As a planner, I'm in a situation that many would call ideal. Sure, my working conditions are a bit primitive (i.e. no GIS, no real office furniture, no city vehicles, 1970s era phone system, etc), but I'm working with a blank slate -- a town that's starting to boom, very little commercial development but plenty of C-zoned land, and elected officials and a Planning Commission that are very, very pro-planning and supportive of my work.
I'll find myself poking jabs -- not in public, but with other area planners -- at this one town that is essentially a worst-case scenario when it comes to land use planning. The main commercial strip is a three mile stretch of low-end fast food restaurants, light industrial uses, used car dealers, shed dealers, auto body and repair shops, dollar stores, and so on. About 70% of the non-residential buildings in the town are metal pre-fab. There's little access control -- curb cuts just don't exist, and the majority of businesses have continuous access along the street. No sidewalks along commercial streets. Huge billboards and signs, temporary and permanent, everywhere. No landscaping whatsoever. They have a decent downtown -- but the majority of main floor businesses aren't traffic generators, instead being insurance offices and the like. The demographics can best be described as "mullet" -- white, working to middle class, cultural orientation south of the Mason-Dixon, with what seems like practically every resident employed in construction or the trades. (The joke among locals is that the official town bird is the Nextel i500, and you hear its chirping everywhere.)
The planners that are employed by this town are dedicated, hard-working and bright. They have vision -- but unfortunately, their talent seems wasted. Most of the residents are natives, they've known each other since time eternal, and the word "no" doesn't exist among the city leadership.
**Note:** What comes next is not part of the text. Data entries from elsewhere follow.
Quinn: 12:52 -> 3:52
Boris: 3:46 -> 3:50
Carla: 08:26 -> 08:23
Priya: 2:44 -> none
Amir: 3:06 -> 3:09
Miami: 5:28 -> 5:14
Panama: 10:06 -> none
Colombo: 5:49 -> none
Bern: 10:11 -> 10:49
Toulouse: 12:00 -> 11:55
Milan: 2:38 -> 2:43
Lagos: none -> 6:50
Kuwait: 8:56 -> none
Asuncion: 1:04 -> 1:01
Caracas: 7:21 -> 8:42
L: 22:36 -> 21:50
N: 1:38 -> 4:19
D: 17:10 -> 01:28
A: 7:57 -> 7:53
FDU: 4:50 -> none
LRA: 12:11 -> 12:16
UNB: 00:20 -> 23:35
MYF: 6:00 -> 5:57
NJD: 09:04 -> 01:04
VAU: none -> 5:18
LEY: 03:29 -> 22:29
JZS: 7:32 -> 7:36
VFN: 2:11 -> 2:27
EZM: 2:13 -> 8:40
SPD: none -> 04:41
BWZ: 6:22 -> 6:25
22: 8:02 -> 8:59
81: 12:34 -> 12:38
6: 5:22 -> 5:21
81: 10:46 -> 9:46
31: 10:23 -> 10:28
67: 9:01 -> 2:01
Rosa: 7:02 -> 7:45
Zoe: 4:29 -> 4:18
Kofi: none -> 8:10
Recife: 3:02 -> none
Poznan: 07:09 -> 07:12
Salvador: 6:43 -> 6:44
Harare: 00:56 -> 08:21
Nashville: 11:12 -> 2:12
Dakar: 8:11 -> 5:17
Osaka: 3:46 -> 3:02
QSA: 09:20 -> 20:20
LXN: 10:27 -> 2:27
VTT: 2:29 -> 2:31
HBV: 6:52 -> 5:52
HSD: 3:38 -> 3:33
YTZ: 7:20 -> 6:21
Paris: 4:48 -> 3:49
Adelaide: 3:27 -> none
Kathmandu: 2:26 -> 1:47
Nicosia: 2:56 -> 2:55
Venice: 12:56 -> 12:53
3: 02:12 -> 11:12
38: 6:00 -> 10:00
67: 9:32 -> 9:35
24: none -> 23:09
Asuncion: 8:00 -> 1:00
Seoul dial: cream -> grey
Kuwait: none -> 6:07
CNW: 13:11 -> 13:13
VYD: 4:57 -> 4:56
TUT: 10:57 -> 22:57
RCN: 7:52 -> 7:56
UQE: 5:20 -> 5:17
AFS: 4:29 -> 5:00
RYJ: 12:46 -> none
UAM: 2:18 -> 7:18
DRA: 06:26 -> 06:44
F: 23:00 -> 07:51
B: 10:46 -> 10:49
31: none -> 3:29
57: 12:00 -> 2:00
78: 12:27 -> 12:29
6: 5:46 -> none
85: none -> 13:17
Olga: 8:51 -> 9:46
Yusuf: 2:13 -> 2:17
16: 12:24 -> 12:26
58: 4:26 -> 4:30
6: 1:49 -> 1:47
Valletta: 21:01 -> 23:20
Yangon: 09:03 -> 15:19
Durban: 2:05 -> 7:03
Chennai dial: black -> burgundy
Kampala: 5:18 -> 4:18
The elected officials don't care how they do it in Portland or Denver ... or even Ocoee, Winter Park, Maitland or Lake Mary. It's not their fault the built environment there is ... well, horrid.
I've worked in one place with "potential," where championing good planning is risky but has its rewards, where you'll slowly see the results of your actions -- but you're still more of a figurehead than a true agent of change. What about the basket cases, though -- the places where the built environment would look and function the same without the presence of planners? How do planners deal with such environments? I give them a lot of credit and respect, though -- I don't think I could do it.